In centro / Duomo / Via Tommaso Grossi

Claudio Abbado, a Milano una piazza per lui. Sala: "Gigante della cultura e del Paese"

L'ex direttore della Scala, ed ex senatore a vita, è scomparso nel 2014. Gli è stato intitolato il largo tra via Grossi e via Santa Margherita, in pieno centro

Il Maestro Claudio Abbado, indimenticabile direttore d'orchestra scomparso il 20 gennaio 2014, ora ha un luogo a Milano intitolato a lui: largo Claudio Abbado, tra via Tommaso Grossi e via Santa Margherita, in pieno centro. La cerimonia si è svolta lunedì mattina, alla presenza tra gli altri del sindaco Beppe Sala, secondo cui "è un'intitolazione strameritata: è un gigante della nostra cultura e anche del nostro Paese".

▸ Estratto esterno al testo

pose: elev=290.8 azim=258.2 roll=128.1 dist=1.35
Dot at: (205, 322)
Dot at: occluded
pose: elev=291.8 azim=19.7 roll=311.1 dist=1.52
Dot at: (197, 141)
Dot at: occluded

"Sono già passati 10 anni e lui non si è solo espresso in merito alla musica, ma anche rispetto alla didattica, alla forestazione urbana e a temi etici, anticipando i temi che sono diventati centrali nell'agenda politica", ha aggiunto l'assessore alla cultura Tommaso Sacchi. Abbado fu direttore del Teatro alla Scala dal 1968 al 1986, quando lasciò il posto a Riccardo Muti e divenne direttore della Staatsoper di Vienna. Fu poi la volta della direzione del Berliner Philharmoniker (unico direttore italiano finora). Nel 2010 fondò il "Sistema delle orchestre e dei cori giovanili e infantili d'Italia", nel 2013 fu nominato senatore a vita dal presidente della Repubblica Giorgio Napolitano.

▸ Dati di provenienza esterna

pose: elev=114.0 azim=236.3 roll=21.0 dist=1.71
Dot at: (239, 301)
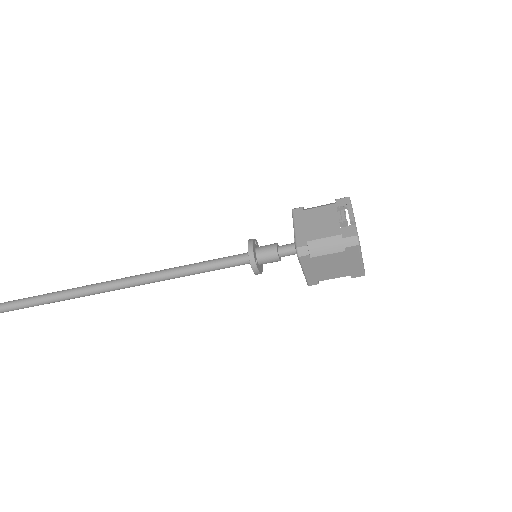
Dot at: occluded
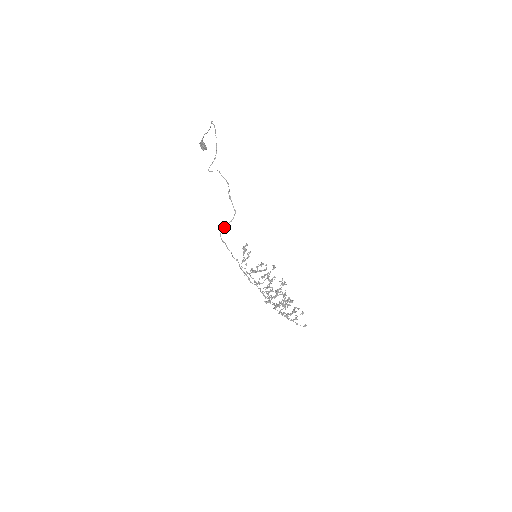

Nel 2010, in vista del suo (trionfale) ritorno alla Scala dopo tantissimi anni, chiese che in città fossero piantati 90mila alberi. Renzo Piano si sarebbe dovuto occupare della progettazione dell'intervento, che poi non venne realizzato. "A Claudio piaceva il verde. Era in fondo un giardiniere mancato e ha fatto molto per questo. Quindi, sicuramente, vedrei bene ricordare Claudio in un parco cittadino", ha detto Daniele Abbado, regista teatrale e figlio di Claudio Abbado, parlando a margine della cerimonia.

"Teniamo i senatori a vita"

A margine della cerimonia, il sindaco Sala ha toccato il tema dei 10 anni che devono trascorrere, per legge, dalla morte per intitolare un luogo a qualcuno. In realtà è possibile chiedere in prefettura una deroga, ma l'amministrazione milanese da tempo ha deciso di non chiederne più. "È una regola che difendo strenuamente", ha detto Sala, specificando poi che ci sono anche ostacoli pratici: "In realtà non ci sono tanti posti e, se ai cittadini cambi il nome della via dove risiedono, è chiaro che si creano problemi". E poi, in relazione alla proposta di eliminare i senatori a vita, ha aggiunto: "Vado controcorrente, credo sia giusto avere persone di livello assoluto che possano rappresentare il Paese al meglio, quando non sempre in Parlamento vediamo comportamenti e stature che servirebbero".

Attualmente i senatori a vita sono cinque, di cui tre milanesi (Liliana Segre, Mario Monti e Elena Cattaneo), a cui si aggiungono Renzo Piano e Carlo Rubbia.